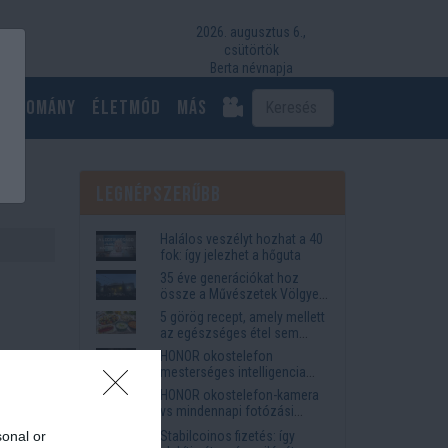
2026. augusztus 6.,
csütörtök
Berta névnapja
Tudomány
Életmód
más
Legnépszerűbb
Halálos veszélyt hozhat a 40
fok: így jelezhet a hőguta
35 éve generációkat hoz
össze a Művészetek Völgye
– megvan a 2027-es időpont
5 görög recept, amely mellett
és a bérletár
az egészséges étel sem
tűnik lemondásnak
HONOR okostelefon
mesterséges intelligencia
funkciók, amelyek
HONOR okostelefon-kamera
megkönnyítik az életet
vs mindennapi fotózási
igények
sonal or
Stabilcoinos fizetés: így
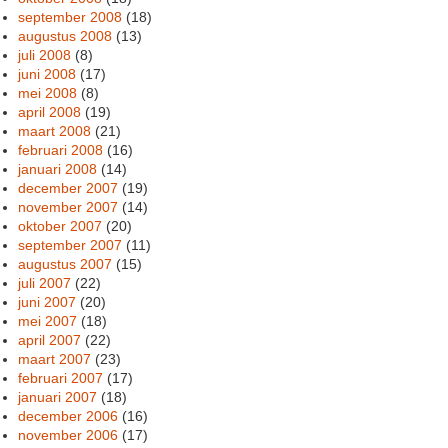
september 2008
(18)
augustus 2008
(13)
juli 2008
(8)
juni 2008
(17)
mei 2008
(8)
april 2008
(19)
maart 2008
(21)
februari 2008
(16)
januari 2008
(14)
december 2007
(19)
november 2007
(14)
oktober 2007
(20)
september 2007
(11)
augustus 2007
(15)
juli 2007
(22)
juni 2007
(20)
mei 2007
(18)
april 2007
(22)
maart 2007
(23)
februari 2007
(17)
januari 2007
(18)
december 2006
(16)
november 2006
(17)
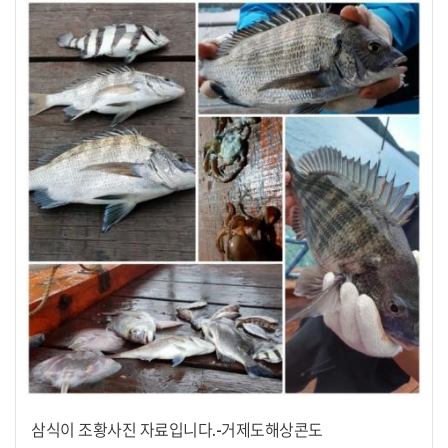
삼식이 조황사진 자료입니다.-거제도해상콘도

━━━━━━━━━━━━━━━━

- **Your assignment**:
Could you copy every line of the records above word for word, leaving out the pictures themselves?

- **Answer**:
2026. augusztus 6.,
csütörtök
Berta névnapja
Tudomány
Életmód
más
Legnépszerűbb
Halálos veszélyt hozhat a 40
fok: így jelezhet a hőguta
35 éve generációkat hoz
össze a Művészetek Völgye
– megvan a 2027-es időpont
5 görög recept, amely mellett
és a bérletár
az egészséges étel sem
tűnik lemondásnak
HONOR okostelefon
mesterséges intelligencia
funkciók, amelyek
HONOR okostelefon-kamera
megkönnyítik az életet
vs mindennapi fotózási
igények
sonal or
Stabilcoinos fizetés: így
september 2008
(18)
augustus 2008
(13)
juli 2008
(8)
juni 2008
(17)
mei 2008
(8)
april 2008
(19)
maart 2008
(21)
februari 2008
(16)
januari 2008
(14)
december 2007
(19)
november 2007
(14)
oktober 2007
(20)
september 2007
(11)
augustus 2007
(15)
juli 2007
(22)
juni 2007
(20)
mei 2007
(18)
april 2007
(22)
maart 2007
(23)
februari 2007
(17)
januari 2007
(18)
december 2006
(16)
november 2006
(17)
삼식이 조황사진 자료입니다.-거제도해상콘도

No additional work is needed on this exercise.